Nessuno si salva da solo
In più occasioni Papa Francesco ha ribadito l'importanza di portare avanti in modo globale ed equo la lotta alla pandemia. Lo ha fatto nello storico momento straordinario di preghiera del 27 marzo 2020 in Piazza San Pietro e lo ha ribadito in più occasioni, sottolineando poi come il vaccino sia "un gesto d'amore" verso se stessi ed il prossimo. Parole, queste, pronunciate ad esempio lo scorso agosto nel videomessaggio per le popolazioni dell'America Latina:
Vaccinarci è un modo semplice ma profondo di promuovere il bene comune e di prenderci cura gli uni degli altri, specialmente dei più vulnerabili. Chiedo a Dio che ognuno possa contribuire con il suo piccolo granello di sabbia, il suo piccolo gesto di amore. Per quanto piccolo sia, l’amore è sempre grande. Contribuire con questi piccoli gesti per un futuro migliore.

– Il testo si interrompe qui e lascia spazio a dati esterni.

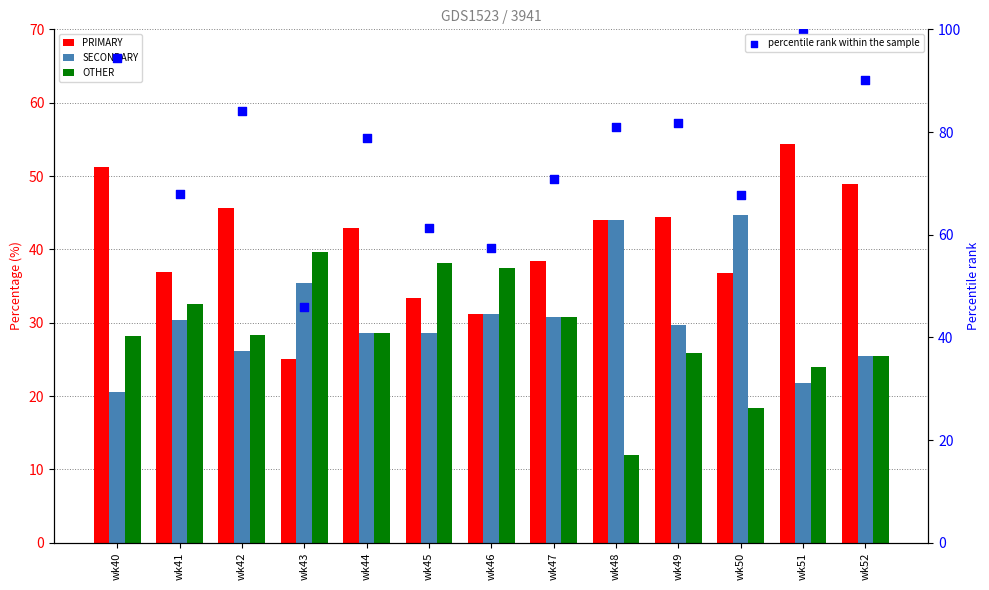

At how many categories does at least one series exceed 48?

12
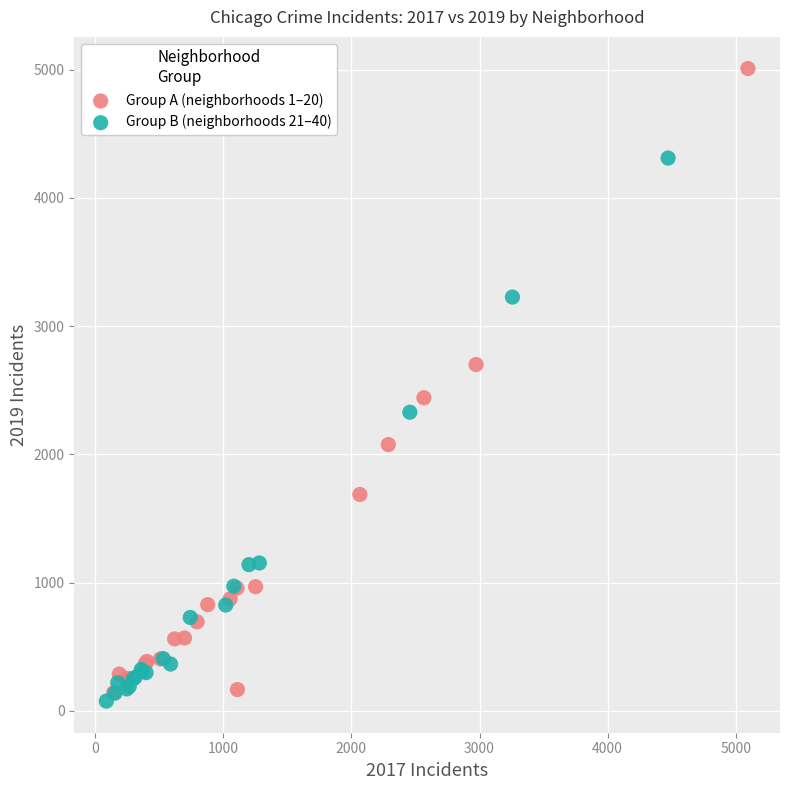

Which series has the widest spread of Y values?

Group A (neighborhoods 1–20)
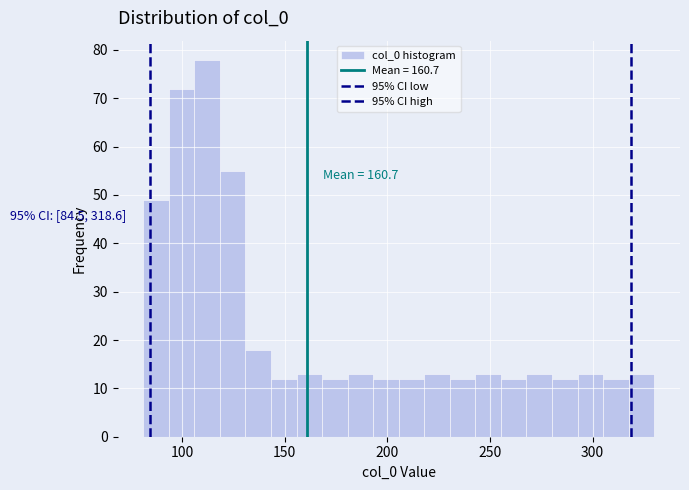

Around what value on the x-axis is the tallest bar? Give the approximate position of its centre, as read against the axis.

110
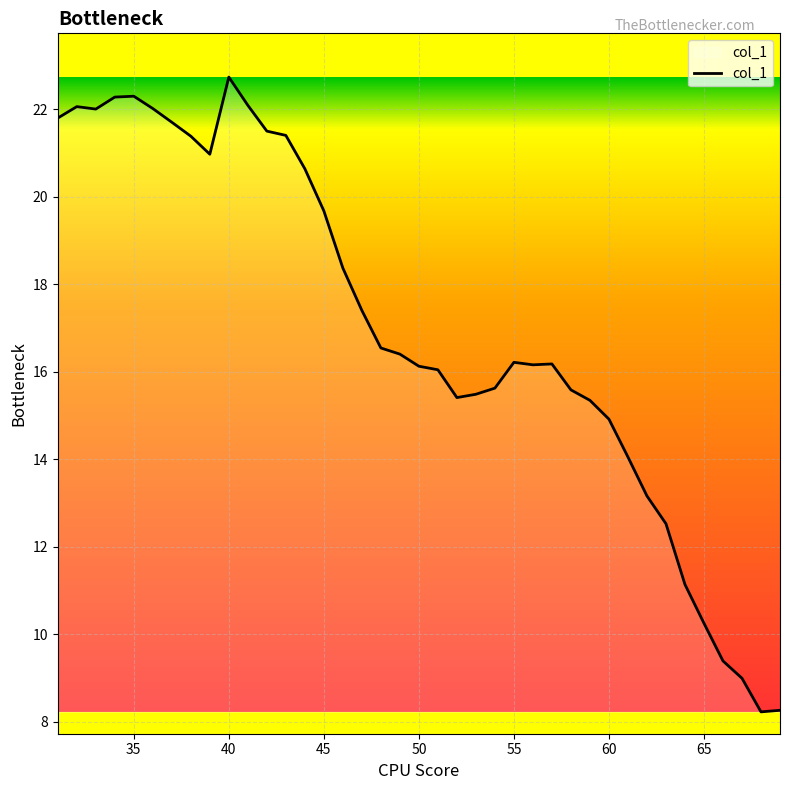

What is the greatest value displayed?

22.7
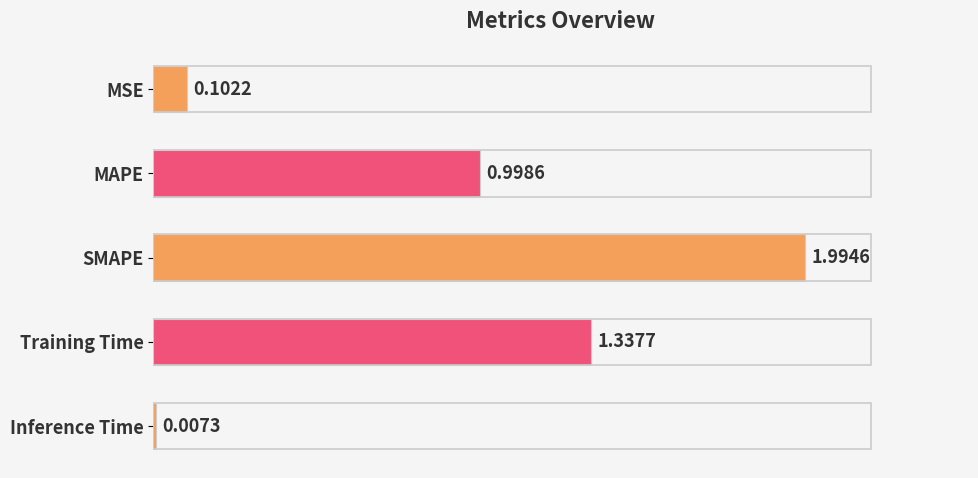

Which label corresponds to the largest value in the chart?

SMAPE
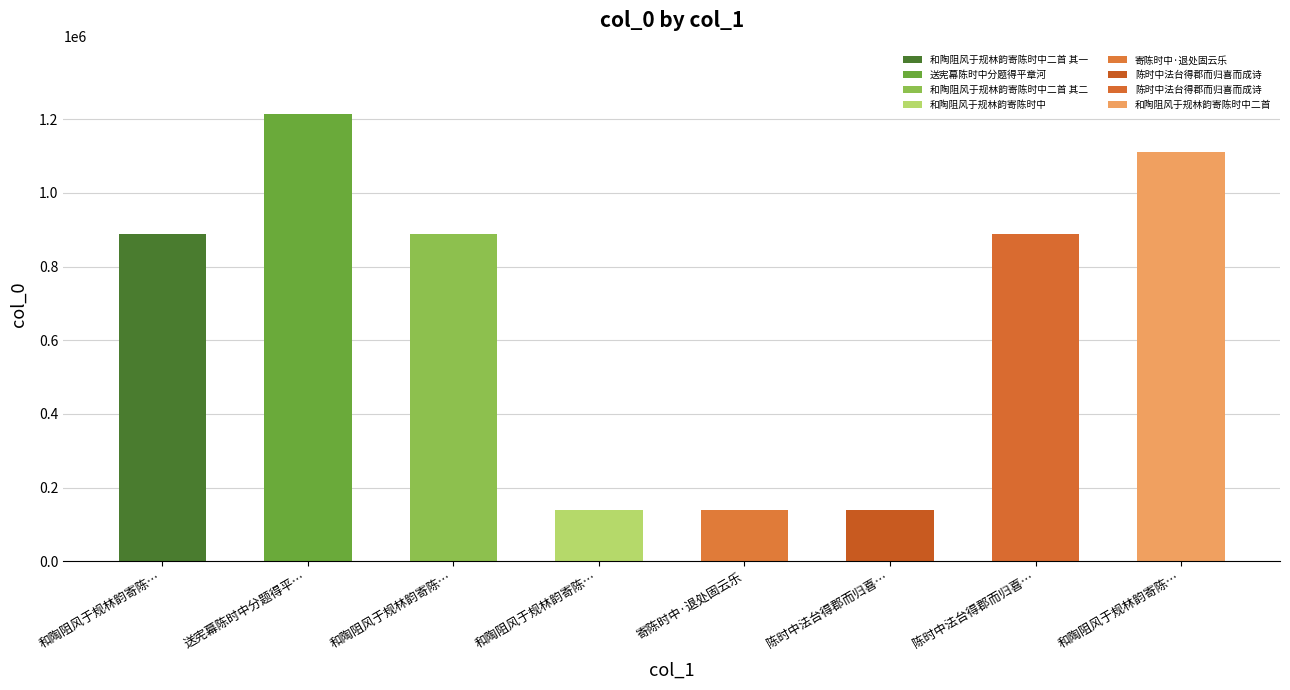

What is the label of the 3rd bar from the right?

陈时中法台得郡而归喜而成诗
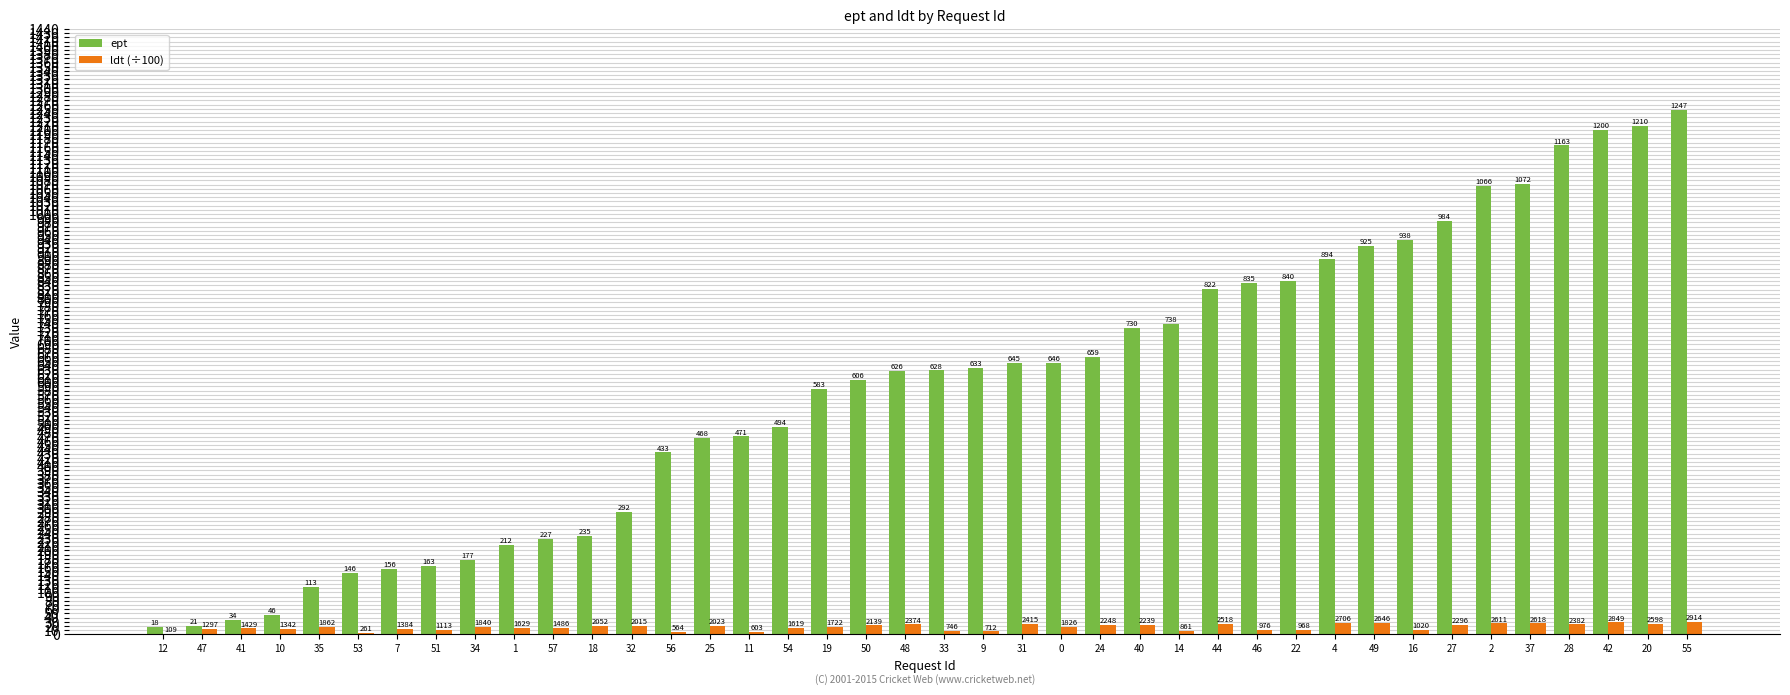

What is the average value of the ldt (÷100) series?

17.3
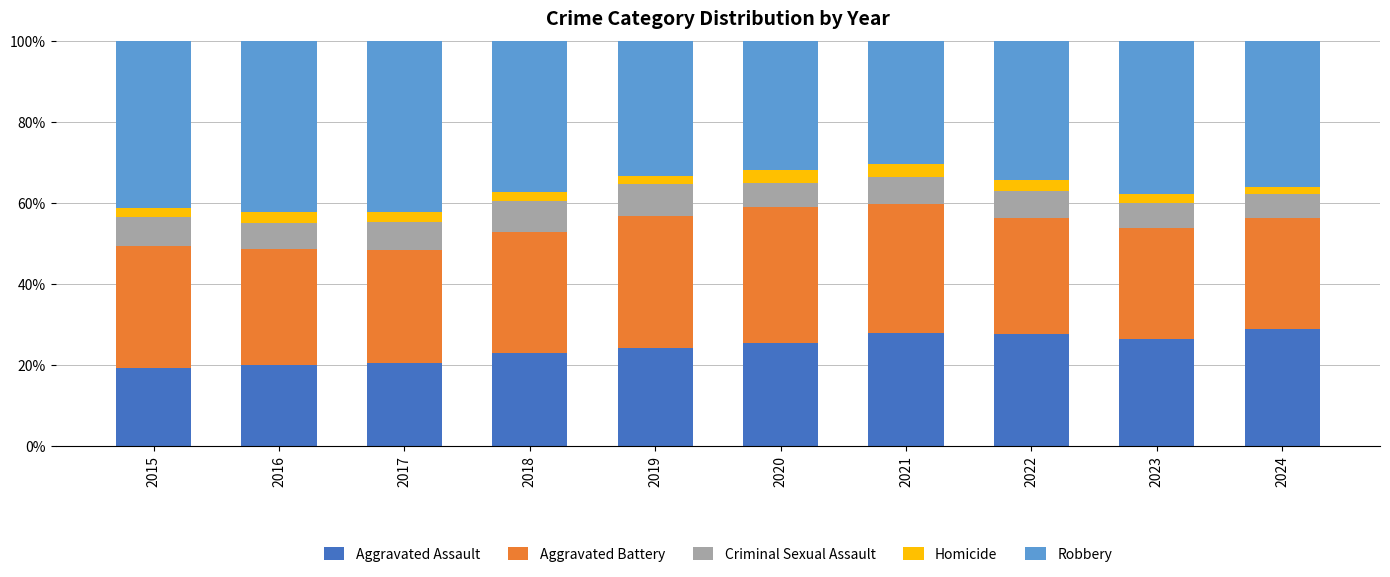

What is the difference between the maximum and minimum values in the Aggravated Assault series?

9.7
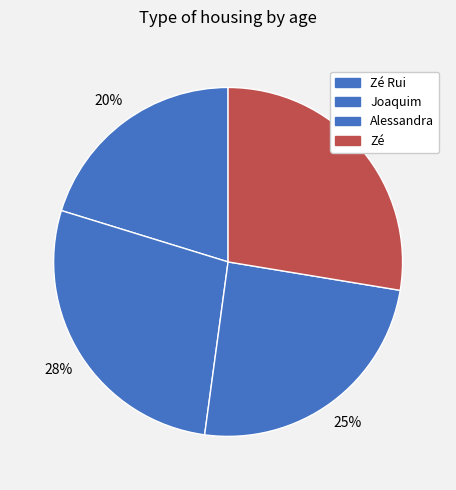

How many segments does this pie chart have?

4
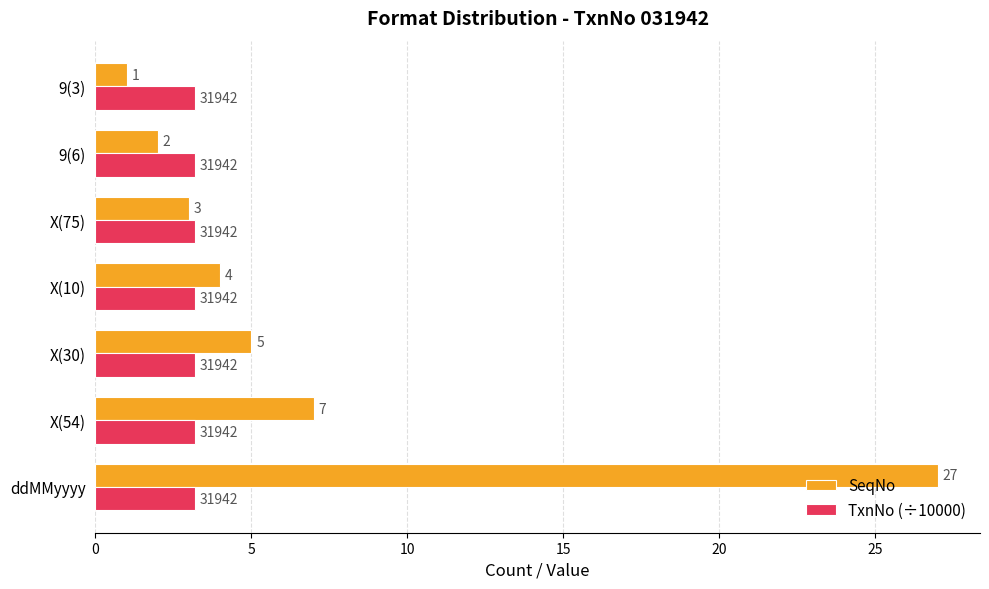

Which series has the largest total across all categories?

SeqNo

Di recente, Francesco ha ribadito la convinzione sull'importanza di una campagna vaccinale su scala mondiale nel messaggio introduttivo inedito al volume "Oltre la tempesta", che raccoglie l'intervista al giornalista Fabio Marchese Ragona dello scorso gennaio. Francesco ringrazia scienziati e medici: “Grazie al vaccino stiamo tornando pian piano a rivedere la luce”, e stiamo uscendo da questo “brutto incubo” della pandemia. Ma adesso la vera sfida “è impegnarsi perché tutti nel mondo abbiano lo stesso accesso al vaccino, perché non ci siano ‘capricci’ nello scegliere la dose più famosa e soprattutto sia gratuito per chiunque ne abbia bisogno e non un qualcosa grazie al quale trarre un facile guadagno”. Il vaccino, infatti, “può salvare tante vite umane, non dimentichiamolo e non dimentichiamo che cosa ci ha insegnato la storia con altre brutte malattie del passato”.